Standard friction tests typically require large samples and measure forces with a universal test frame, away from the actual friction. This works well on large sheets of material if the sheets mimic the actual manufactured parts. This method is limited if the manufactured parts are more complicated—for instance, if they are post-processed (including lubrication, coatings, surface treatments, and polishing) or the manufactured parts are not flat. Additionally, medical devices often require dual sourcing, so manufacturers must select alternative materials that do not significantly increase the friction between parts in the device.
Veryst Solution
Veryst created a small-scale test fixture to test low friction forces on complicated surfaces in their as-manufactured design, shown in Figure 1.
We use a three-axis load cell close to the friction force to eliminate the error from pulleys or the linear rails, and the normal force is controlled by adding weights to the pivot arm. The pivot arm has a custom-designed holder to hold a small wire (diameter of 1.57mm). For this study, we measured the friction force (and coefficient of friction) between the wire and three different polymer materials.

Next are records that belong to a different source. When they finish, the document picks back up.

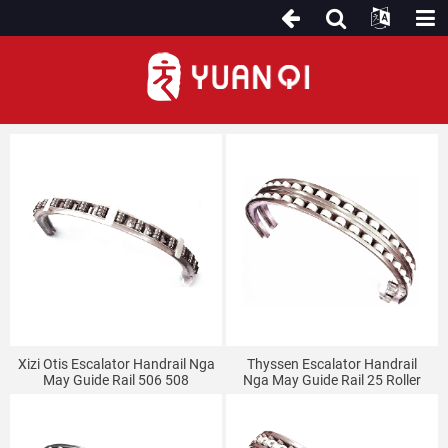
Escalator Curved Riles
Xizi Otis Escalator Handrail Nga
Thyssen Escalator Handrail
May Guide Rail 506 508
Nga May Guide Rail 25 Roller
Escalator Curved Rail
Escalator Curved Rail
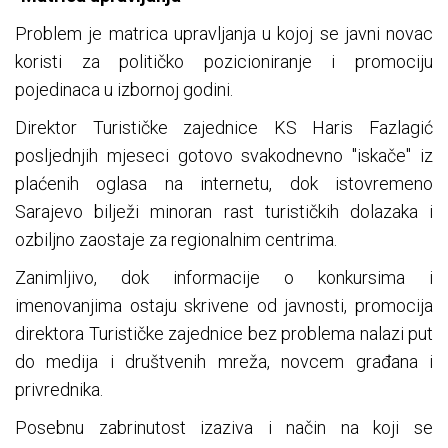
Problem je matrica upravljanja u kojoj se javni novac
koristi za političko pozicioniranje i promociju
pojedinaca u izbornoj godini.
Direktor Turističke zajednice KS Haris Fazlagić
posljednjih mjeseci gotovo svakodnevno "iskače" iz
plaćenih oglasa na internetu, dok istovremeno
Sarajevo bilježi minoran rast turističkih dolazaka i
ozbiljno zaostaje za regionalnim centrima.
Zanimljivo, dok informacije o konkursima i
imenovanjima ostaju skrivene od javnosti, promocija
direktora Turističke zajednice bez problema nalazi put
do medija i društvenih mreža, novcem građana i
privrednika.
Posebnu zabrinutost izaziva i način na koji se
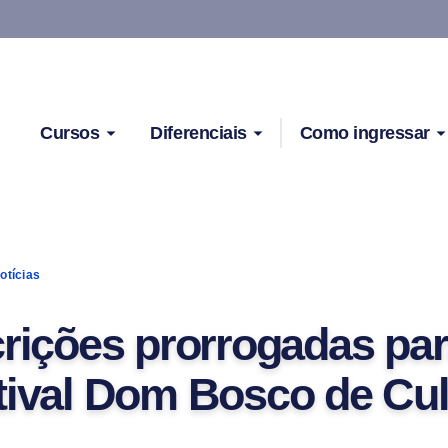
Cursos
Diferenciais
Como ingressar
otícias
crições prorrogadas par
tival Dom Bosco de Cul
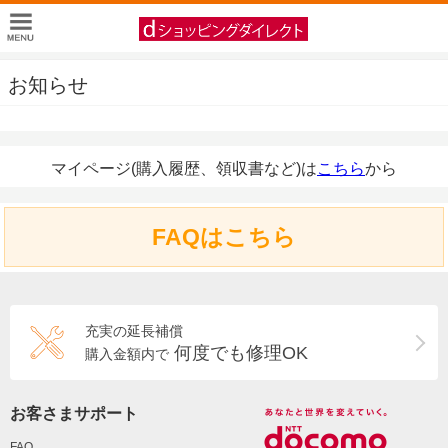
お知らせ
マイページ(購入履歴、領収書など)は
こちら
から
FAQはこちら
充実の延長補償
何度でも修理OK
購入金額内で
お客さまサポート
FAQ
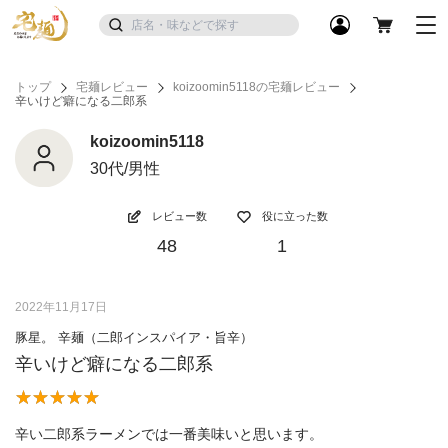
トップ
宅麺レビュー
koizoomin5118の宅麺レビュー
辛いけど癖になる二郎系
koizoomin5118
30代/男性
レビュー数
役に立った数
48
1
2022年11月17日
豚星。 辛麺（二郎インスパイア・旨辛）
辛いけど癖になる二郎系
辛い二郎系ラーメンでは一番美味いと思います。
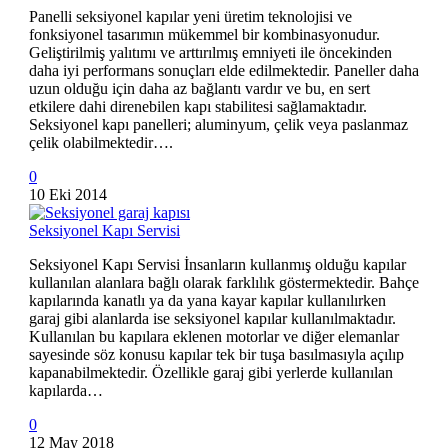
Panelli seksiyonel kapılar yeni üretim teknolojisi ve
fonksiyonel tasarımın mükemmel bir kombinasyonudur.
Geliştirilmiş yalıtımı ve arttırılmış emniyeti ile öncekinden
daha iyi performans sonuçları elde edilmektedir. Paneller daha
uzun olduğu için daha az bağlantı vardır ve bu, en sert
etkilere dahi direnebilen kapı stabilitesi sağlamaktadır.
Seksiyonel kapı panelleri; aluminyum, çelik veya paslanmaz
çelik olabilmektedir….
0
10 Eki 2014
Seksiyonel Kapı Servisi
Seksiyonel Kapı Servisi İnsanların kullanmış olduğu kapılar
kullanılan alanlara bağlı olarak farklılık göstermektedir. Bahçe
kapılarında kanatlı ya da yana kayar kapılar kullanılırken
garaj gibi alanlarda ise seksiyonel kapılar kullanılmaktadır.
Kullanılan bu kapılara eklenen motorlar ve diğer elemanlar
sayesinde söz konusu kapılar tek bir tuşa basılmasıyla açılıp
kapanabilmektedir. Özellikle garaj gibi yerlerde kullanılan
kapılarda…
0
12 May 2018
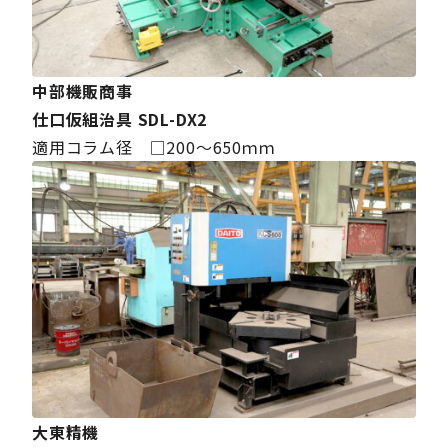
中部機販商事
仕口仮組治具 SDL-DX2
適用コラム径 □200～650ｍｍ
大東精機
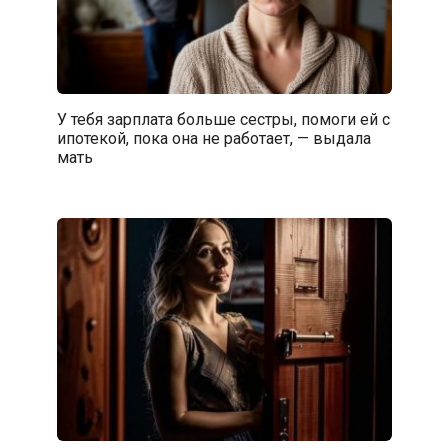
У тебя зарплата больше сестры, помоги ей с
ипотекой, пока она не работает, — выдала
мать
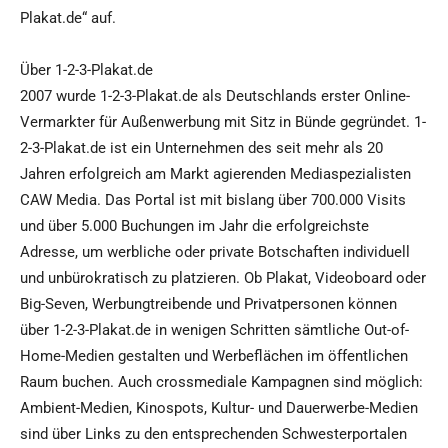
Plakat.de“ auf.
Über 1-2-3-Plakat.de
2007 wurde 1-2-3-Plakat.de als Deutschlands erster Online-
Vermarkter für Außenwerbung mit Sitz in Bünde gegründet. 1-
2-3-Plakat.de ist ein Unternehmen des seit mehr als 20
Jahren erfolgreich am Markt agierenden Mediaspezialisten
CAW Media. Das Portal ist mit bislang über 700.000 Visits
und über 5.000 Buchungen im Jahr die erfolgreichste
Adresse, um werbliche oder private Botschaften individuell
und unbürokratisch zu platzieren. Ob Plakat, Videoboard oder
Big-Seven, Werbungtreibende und Privatpersonen können
über 1-2-3-Plakat.de in wenigen Schritten sämtliche Out-of-
Home-Medien gestalten und Werbeflächen im öffentlichen
Raum buchen. Auch crossmediale Kampagnen sind möglich:
Ambient-Medien, Kinospots, Kultur- und Dauerwerbe-Medien
sind über Links zu den entsprechenden Schwesterportalen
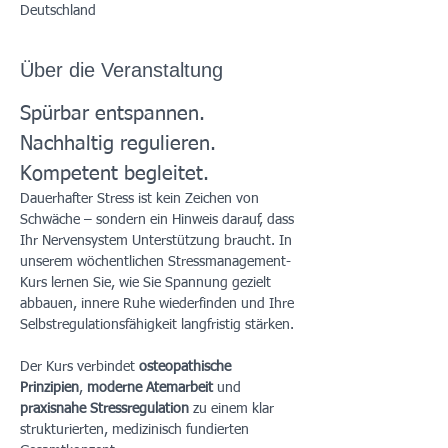
Deutschland
Über die Veranstaltung
Spürbar entspannen. 
Nachhaltig regulieren. 
Kompetent begleitet.
Dauerhafter Stress ist kein Zeichen von 
Schwäche – sondern ein Hinweis darauf, dass 
Ihr Nervensystem Unterstützung braucht. In 
unserem wöchentlichen Stressmanagement-
Kurs lernen Sie, wie Sie Spannung gezielt 
abbauen, innere Ruhe wiederfinden und Ihre 
Selbstregulationsfähigkeit langfristig stärken.
Der Kurs verbindet 
osteopathische 
Prinzipien
, 
moderne Atemarbeit
 und 
praxisnahe Stressregulation
 zu einem klar 
strukturierten, medizinisch fundierten 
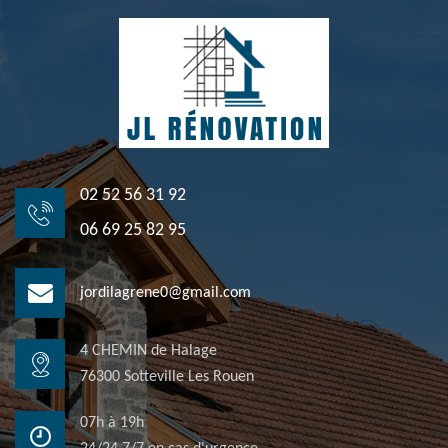
02 52 56 31 92
06 69 25 82 95
jordilagrene0@gmail.com
4 CHEMIN de Halage
76300 Sotteville Les Rouen
07h à 19h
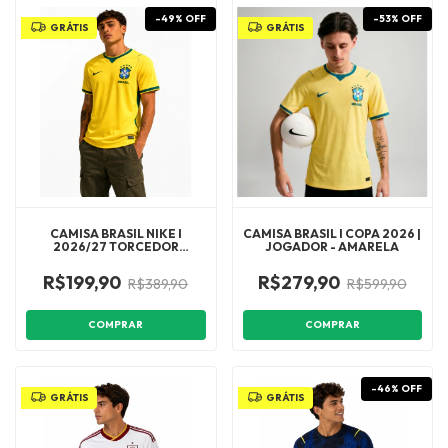
-
49
%
OFF
-
53
%
OFF
GRÁTIS
GRÁTIS
CAMISA BRASIL NIKE I
CAMISA BRASIL I COPA 2026 |
2026/27 TORCEDOR
JOGADOR - AMARELA
MASCULINA 1:1
R$199,90
R$279,90
R$389,90
R$599,90
COMPRAR
COMPRAR
-
46
%
OFF
GRÁTIS
GRÁTIS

Veryst calculated the coefficient of friction using the measured normal force and the measured friction force from a three-axis load cell. An example test run is shown in Figure 2 and the results are shown in Figure 3.
Figure 4 shows the results for three materials. Material A is the current design, and Materials B and C are alternative designs. The box plot shows the results for the coefficient of friction for all three materials. There was a statistically significant difference in the coefficient of friction for the wire rubbing against Materials A and B as compared to Material C (p-value < 0.05).
Conclusion
Small-scale friction testing can be difficult, particularly when the manufactured parts are not flat or small, or they are processed in a way so that representative materials are hard to source accurately. Veryst developed a miniature friction test fixture to measure low frictional forces with high accuracy.
We demonstrated the capabilities of this fixture on three materials used in medical devices. Material B exhibited much higher friction compared to Material A, while Material C had statistically equivalent friction compared to Material A. Thus, Material C was the optimal material to select for dual material sourcing for this application to maintain the friction performance.